───── Text block ─────
Bonnie Russell, a dream analyst from Del Mar, California, who has been studying dreams for many years, says that we each dream a task through a story. “Your job is to figure out three things—what’s the story, what’s the problem, and what has to be resolved to get to the solution. My theory is that if you suppress feelings and memories, they have to come out somehow—where better than dreams? I believe that every dream has a message. The trick is in figuring that message out.”
Lauren Lawrence, a dream expert for Dreamlife.com and a former practicing psychoanalyst from New York city, concurs. Dreaming "is like sucking blood from the unconscious,” she says. “Dreaming is kind of like downloading a file from the computer that is your brain. Dream interpretation is kind of like being able to open the file. We spend roughly 20 years of our life sleeping and have about 350,000 dreams in our lifetime. And every single dream you have is important because it tells you something deep about yourself. ”
Lawrence has been able to help hundreds of subjects decipher even the most cryptic and bizarre types of dreams. For example, one teenage subject suffered from a haunting, reoccurring dream of being in her bedroom while a fierce, room-shaking thunderstorm raged outside, visible via two windows that shattered from the storm’s force. Outside, the water levels rose and threatened to flood the house, and the panicking girl didn’t know how to escape from the house. Lawrence interpreted the dream to represent the adolescent girl’s unhappiness with her life setting.
“The windows represented the eyes of her parents watching her, and the storm and the flood water signified a nullification of her space,” explains Lawrence. “And breaking glass symbolizes something coming up from the unconscious.”
Once the girl realized how depressed and discontented she was about her parent’s unhealthy encroachment into her life, she learned to cope with the anxiety and change her life. “And the dream never came back,” adds Lawrence.
“Your dreams reflect your deepest emotional responses to your waking-state experiences,” says Tidiani Tall, founder/CEO of eSpirituality Inc. and an expert dream interpreter. “Therefore a correct analysis of dream is only possible if they are viewed in the context of your particular life. This includes your past, your most profound attitudes, hatreds, prejudices, fears and pains. The adult personality is largely the result of the emotionally charged experiences of your life. Through your dreams, your unconscious will tell you what you need. It is up to you to use those keys in your conscious state. “
There are two to three thousand universal dream symbols that are basically the same for all of us, insists Tall. “They can be colors, places, actions or objects. Common dream symbols are falling, flying, sexual intercourse, and being chased.”
───── Records shown ─────
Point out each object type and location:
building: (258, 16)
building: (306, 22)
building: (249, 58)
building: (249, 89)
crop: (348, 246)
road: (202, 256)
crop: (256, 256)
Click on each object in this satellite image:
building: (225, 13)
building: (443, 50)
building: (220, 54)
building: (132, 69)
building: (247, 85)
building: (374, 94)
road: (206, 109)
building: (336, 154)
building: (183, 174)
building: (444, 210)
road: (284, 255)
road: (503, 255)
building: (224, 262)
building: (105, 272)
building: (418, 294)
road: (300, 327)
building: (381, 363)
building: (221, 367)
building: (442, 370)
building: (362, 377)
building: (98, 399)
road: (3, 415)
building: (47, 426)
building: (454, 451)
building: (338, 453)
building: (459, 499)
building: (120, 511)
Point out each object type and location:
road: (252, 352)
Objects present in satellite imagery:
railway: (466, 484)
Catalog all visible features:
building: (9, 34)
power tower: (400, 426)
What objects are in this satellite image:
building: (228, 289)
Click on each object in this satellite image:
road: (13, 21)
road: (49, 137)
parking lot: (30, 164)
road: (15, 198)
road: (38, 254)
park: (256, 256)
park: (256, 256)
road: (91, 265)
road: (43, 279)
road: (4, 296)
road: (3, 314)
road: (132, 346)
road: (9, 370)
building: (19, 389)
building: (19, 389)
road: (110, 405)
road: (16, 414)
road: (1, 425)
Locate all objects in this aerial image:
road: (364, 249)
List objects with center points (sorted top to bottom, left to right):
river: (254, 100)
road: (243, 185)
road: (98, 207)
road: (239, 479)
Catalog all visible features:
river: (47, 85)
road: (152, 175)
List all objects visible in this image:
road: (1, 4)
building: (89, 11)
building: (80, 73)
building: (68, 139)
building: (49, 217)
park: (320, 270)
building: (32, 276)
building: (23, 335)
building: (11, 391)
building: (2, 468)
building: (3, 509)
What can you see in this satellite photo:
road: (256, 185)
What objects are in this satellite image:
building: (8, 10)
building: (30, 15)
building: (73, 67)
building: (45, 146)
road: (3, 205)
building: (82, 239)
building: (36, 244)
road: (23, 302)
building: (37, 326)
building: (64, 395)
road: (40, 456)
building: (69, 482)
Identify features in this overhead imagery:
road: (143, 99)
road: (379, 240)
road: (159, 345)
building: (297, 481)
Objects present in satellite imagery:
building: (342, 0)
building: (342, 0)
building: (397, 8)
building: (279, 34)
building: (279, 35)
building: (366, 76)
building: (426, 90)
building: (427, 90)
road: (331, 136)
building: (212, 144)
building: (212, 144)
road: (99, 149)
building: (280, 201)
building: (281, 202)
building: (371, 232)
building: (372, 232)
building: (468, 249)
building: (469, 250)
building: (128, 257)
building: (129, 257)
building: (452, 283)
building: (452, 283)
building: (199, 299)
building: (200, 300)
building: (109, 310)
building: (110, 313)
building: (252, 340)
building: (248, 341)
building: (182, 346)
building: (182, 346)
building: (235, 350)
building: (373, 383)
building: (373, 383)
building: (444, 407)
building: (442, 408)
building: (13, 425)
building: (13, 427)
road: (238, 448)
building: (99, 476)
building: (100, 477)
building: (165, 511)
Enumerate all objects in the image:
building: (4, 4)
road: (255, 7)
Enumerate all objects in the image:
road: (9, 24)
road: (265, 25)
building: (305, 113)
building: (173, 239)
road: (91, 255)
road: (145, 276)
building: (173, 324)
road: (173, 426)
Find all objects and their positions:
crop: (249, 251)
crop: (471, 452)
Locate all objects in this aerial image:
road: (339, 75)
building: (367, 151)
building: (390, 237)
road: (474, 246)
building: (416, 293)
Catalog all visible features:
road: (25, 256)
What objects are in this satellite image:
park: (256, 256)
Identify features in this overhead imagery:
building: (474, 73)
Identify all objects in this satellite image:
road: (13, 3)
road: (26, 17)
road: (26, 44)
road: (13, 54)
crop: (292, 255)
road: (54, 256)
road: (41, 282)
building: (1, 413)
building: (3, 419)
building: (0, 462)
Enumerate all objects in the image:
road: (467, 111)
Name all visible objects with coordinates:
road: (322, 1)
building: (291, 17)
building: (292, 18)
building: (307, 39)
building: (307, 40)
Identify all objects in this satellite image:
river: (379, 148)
─────
● **Work to do**
(A) In the text on dream interpretation, reproduce the passage starting at "Lawrence has been" and ending at "her life setting.", substituting "hailstorm" for "thunderstorm".
(B) According to the text on dream interpretation, about how many dreams does a person have in a lifetime?

● **Exercise results**
(A)
Lawrence has been able to help hundreds of subjects decipher even the most cryptic and bizarre types of dreams. For example, one teenage subject suffered from a haunting, reoccurring dream of being in her bedroom while a fierce, room-shaking hailstorm raged outside, visible via two windows that shattered from the storm’s force. Outside, the water levels rose and threatened to flood the house, and the panicking girl didn’t know how to escape from the house. Lawrence interpreted the dream to represent the adolescent girl’s unhappiness with her life setting.

(B) About 350,000.